Example: Debugging a Bad Answer
1. Spot low CX Score on a conversation
2. Click "Improve Answer" on the AI's response
3. Trace which content source was used
4. Determine: content problem? guidance problem?
5. Fix at the source → improvement propagates to all similar conversations
07 — Data Connectors Planned

What it would do

Data connectors let the AI pull real-time information from external systems — so instead of telling a customer "let me check on that," it actually checks, immediately, and responds with their specific data. This was designed but not implemented before my departure.

Connectors I designed

  • Trade Status Lookup — retrieve trade details, selections, odds, settlement status by trade ID
  • Account Balance — available funds, pending purchases/redemptions, bonus balance
  • Prize Redemption Status — payout amount, method, processing stage, estimated completion
  • KYC Verification Status — verification level, pending requirements, document status

Design principles

  • Use the most direct API endpoint possible — if the customer has a Trade ID, don't make them also provide their email
  • Minimize required inputs — auto-detect customer identity from the conversation context when possible
  • The "When to use" description is the most important config field — it tells the AI when to trigger each connector
  • Connectors can chain — customer checks trade status, then asks about a redemption, and the AI uses a second connector seamlessly
08 — Procedures Planned

What it would do

Procedures are multi-step automated workflows that combine natural language instructions with deterministic controls. They let the AI handle complex, multi-turn processes end-to-end — not just answer questions, but actually resolve issues. These were scoped and designed but not implemented before my departure.

Anatomy of a procedure

  • Trigger — detailed description of when to start, with example customer phrases and explicit exclusions
  • Instructions — step-by-step in natural language, starting every step with a verb
  • Branching — if/else logic for different scenarios
  • Code blocks — strict calculations or eligibility checks where natural language is too ambiguous
  • Data connectors — inline API calls to fetch or update external data
  • End conditions — resolved, escalated, or redirected to another procedure

Why this was the next priority

With the first 6 domains in place, the system could answer questions and route conversations well. Procedures would have been the step that moved the AI from "answering" to "resolving" — handling multi-step processes like prize redemption troubleshooting or trade dispute resolution end-to-end without human involvement.

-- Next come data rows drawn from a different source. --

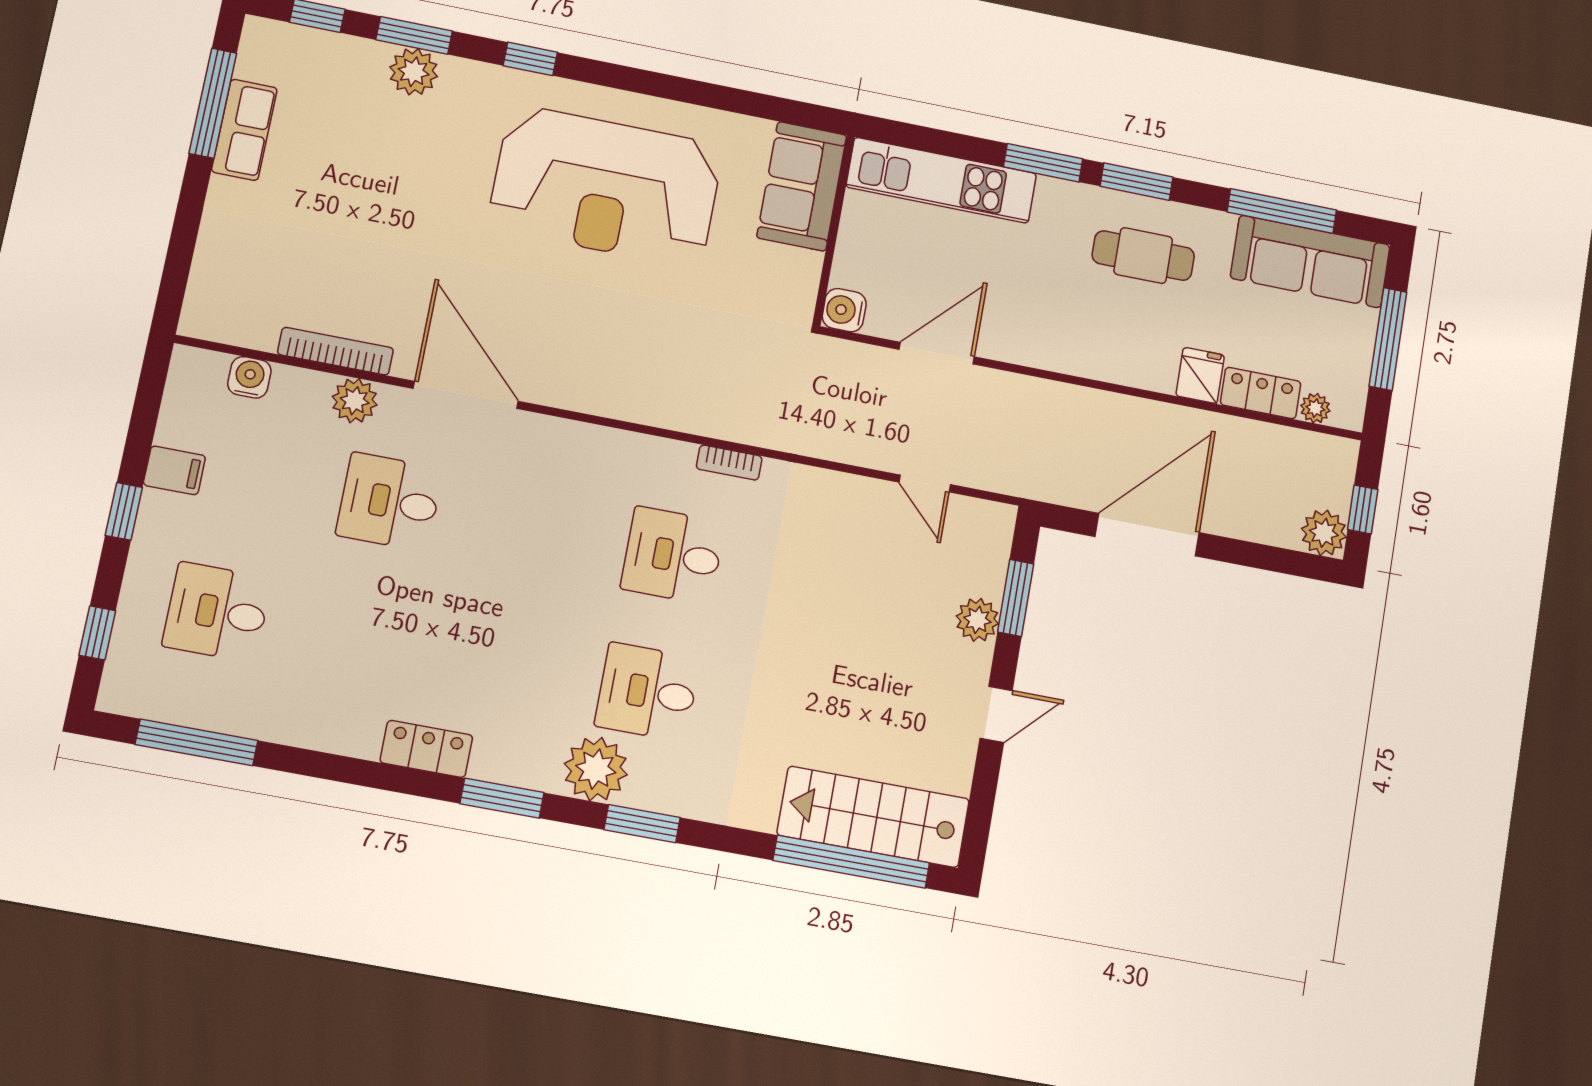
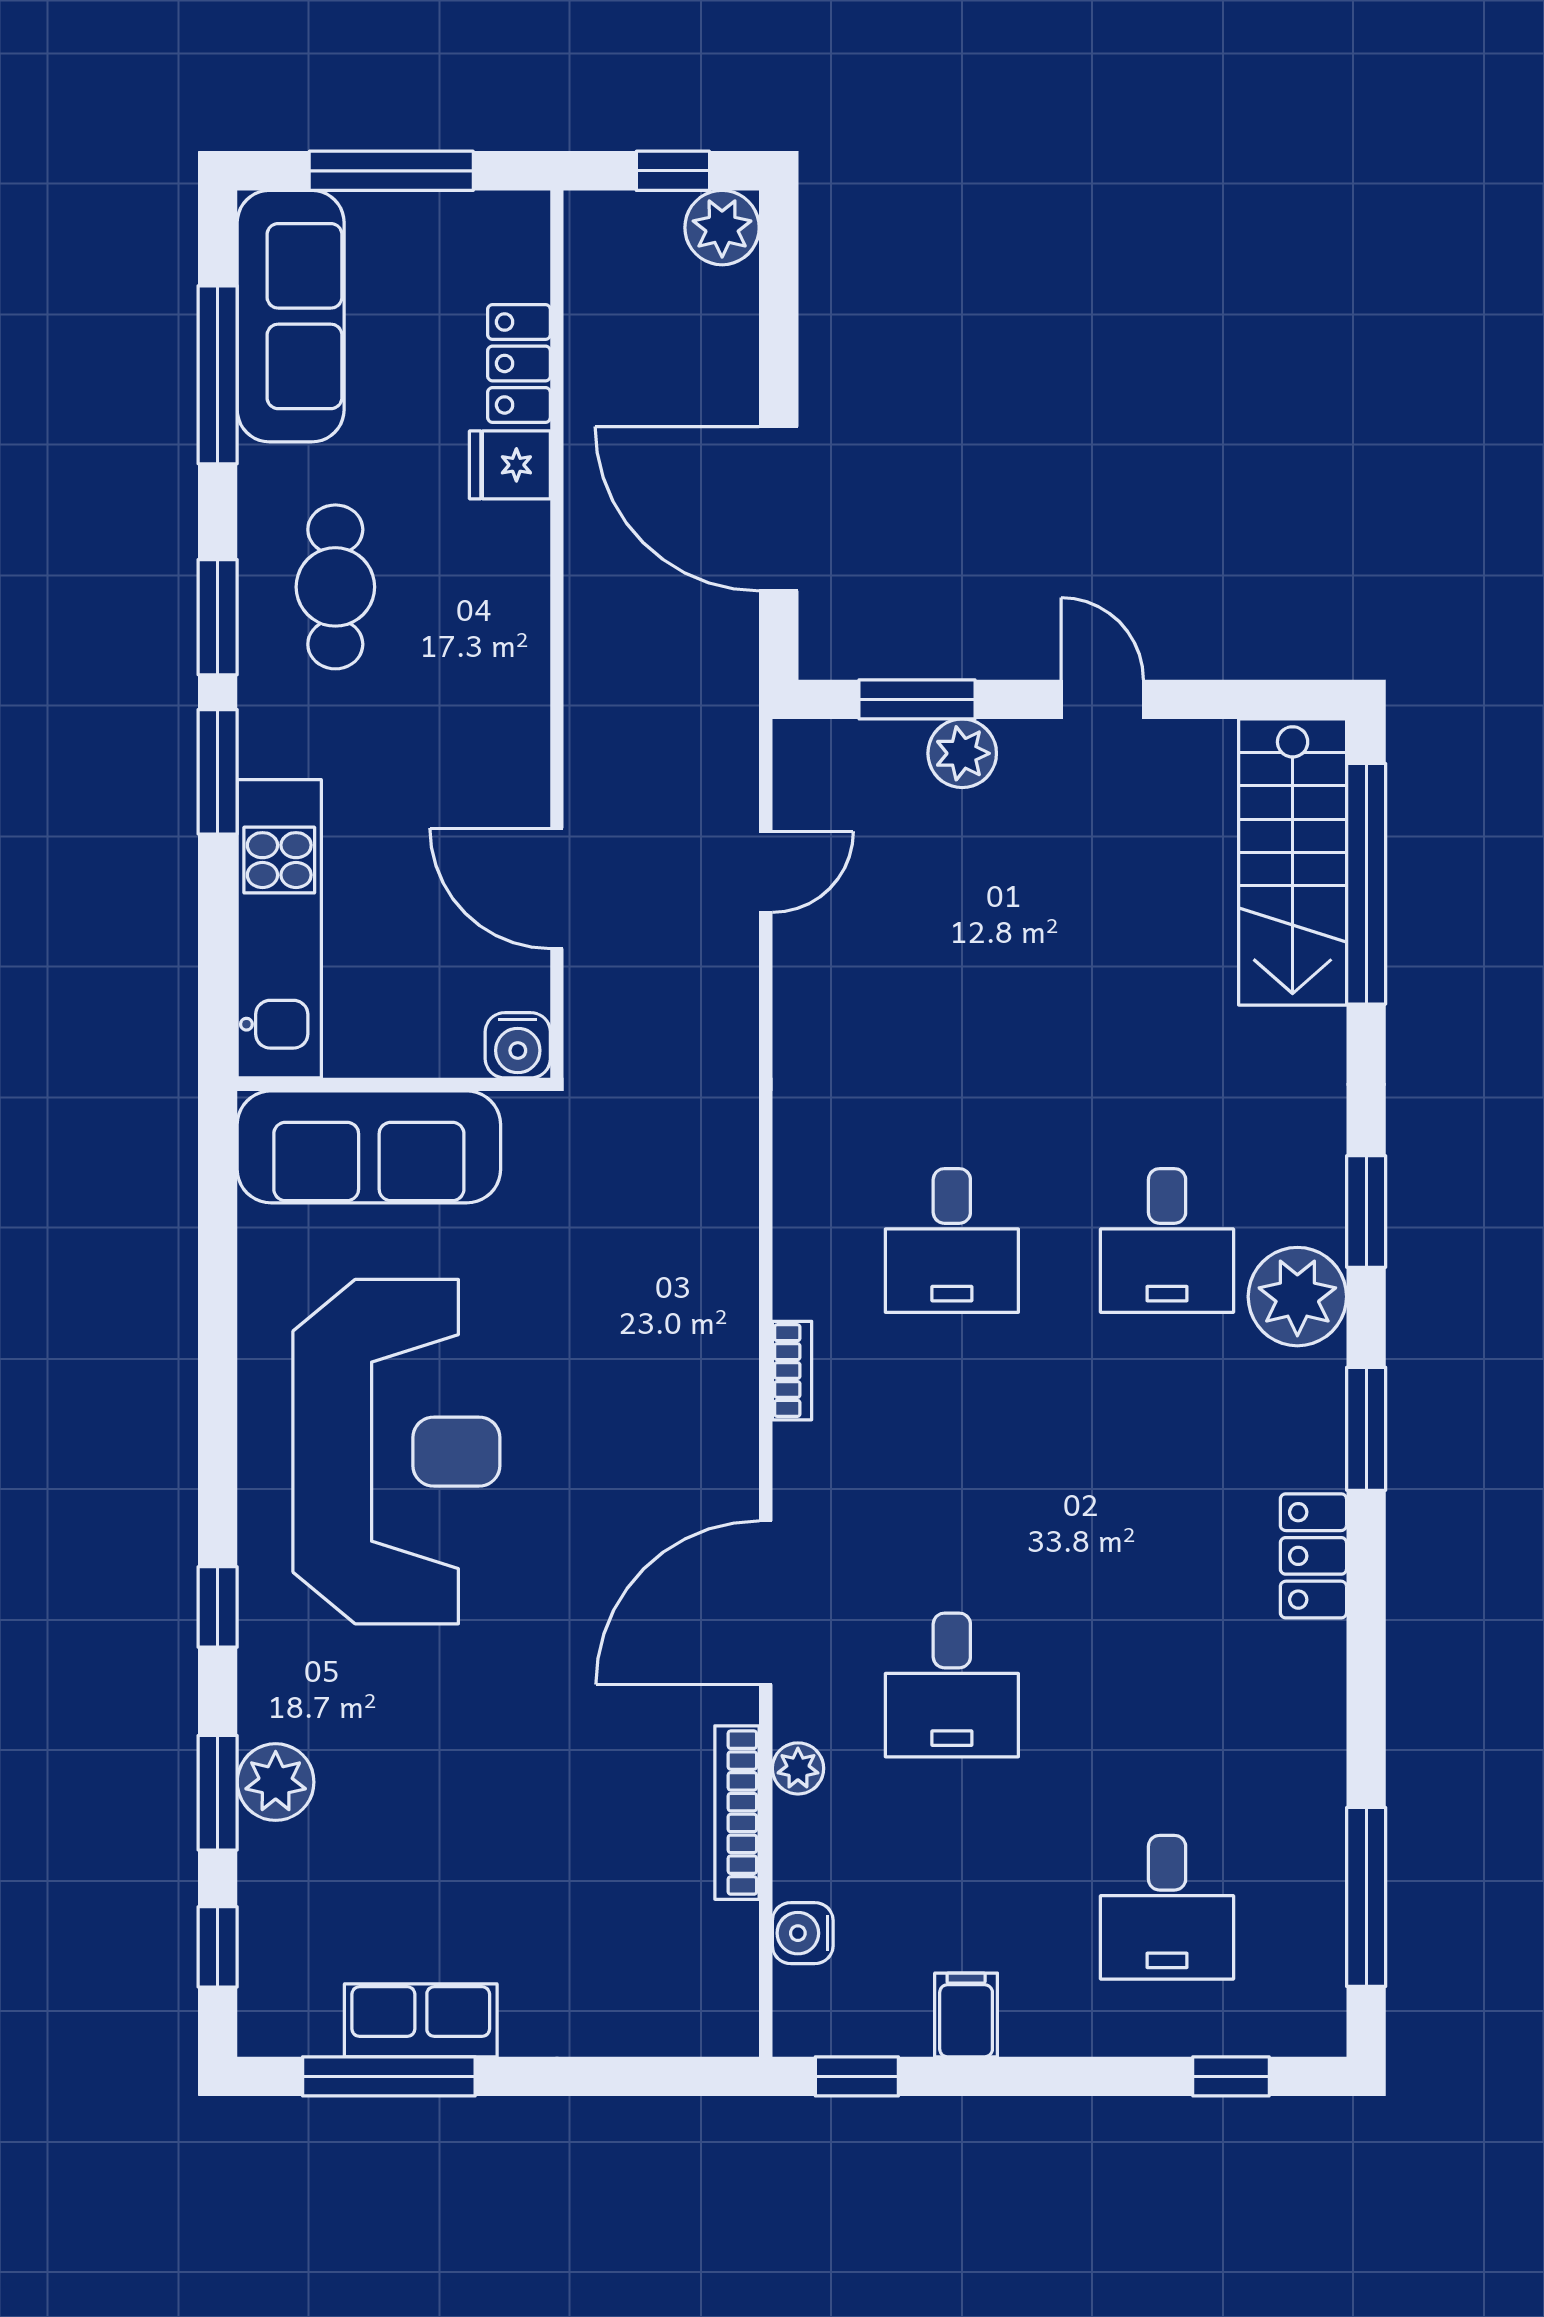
sofa: (802, 186) -> (369, 1147), width x1.36
plant: (355, 401) -> (798, 1768), width x0.73, depth x0.73
plant: (1315, 408) -> (526, 272), removed
bookcase: (729, 463) -> (792, 1371), moved
window: (124, 511) -> (857, 2076), moved

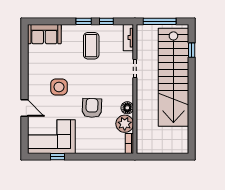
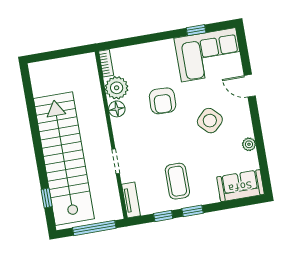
plant: (33, 64) -> (249, 144), added
side table: (59, 87) -> (210, 121), turned 45

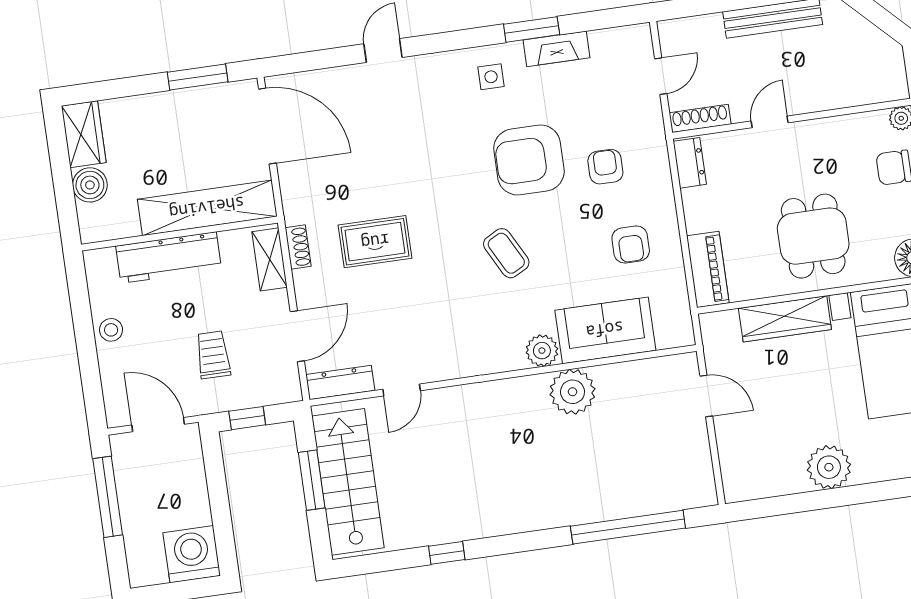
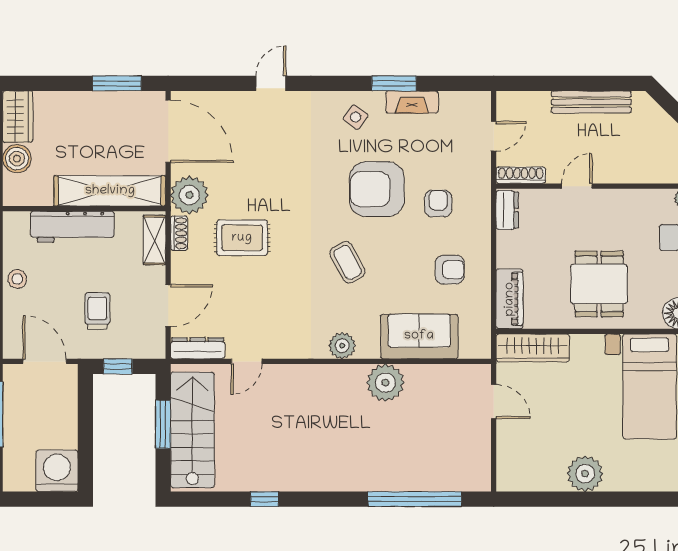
side table: (491, 77) -> (356, 117), turned 37
plant: (304, 199) -> (189, 195), added
armchair: (631, 245) -> (450, 270), turned -90
wardrobe: (785, 319) -> (533, 348), moved
plant: (542, 351) -> (342, 346), moved

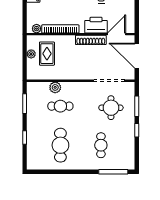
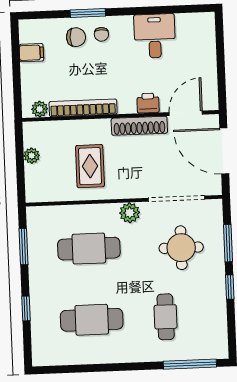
printer: (96, 25) -> (148, 103), width x0.53, depth x0.68
rug: (47, 54) -> (90, 166), moved
plant: (55, 87) -> (130, 213), moved
cafe table: (60, 106) -> (89, 249), width x1.37, depth x1.35
cafe table: (60, 145) -> (92, 320), turned 90

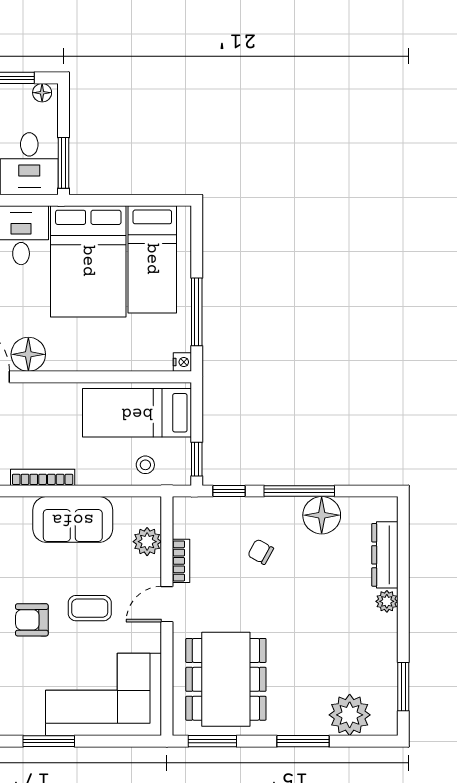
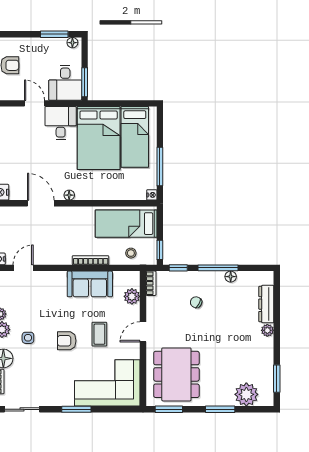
floor lamp: (28, 354) -> (69, 195), width x0.53, depth x0.53
bookcase: (43, 477) -> (91, 260), moved
floor lamp: (322, 515) -> (231, 277), width x0.53, depth x0.53
bookcase: (181, 561) -> (151, 283), moved
coffee table: (90, 608) -> (99, 334), turned 90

An AI support agent isn't a single thing you configure and forget. It's an interconnected system of domains that need to be designed together, tested rigorously, and continuously refined based on real performance data.

The system I built at Novig handled the complexity of a regulated sports trading platform — purchases, prize redemptions, trade disputes, fraud detection, KYC, and responsible gameplay — with appropriate guardrails at every layer. And the domains I designed but didn't build point to where the system would go next.

The hardest part isn't any single domain. It's making them all work together coherently, and building the feedback loops that keep the system improving over time.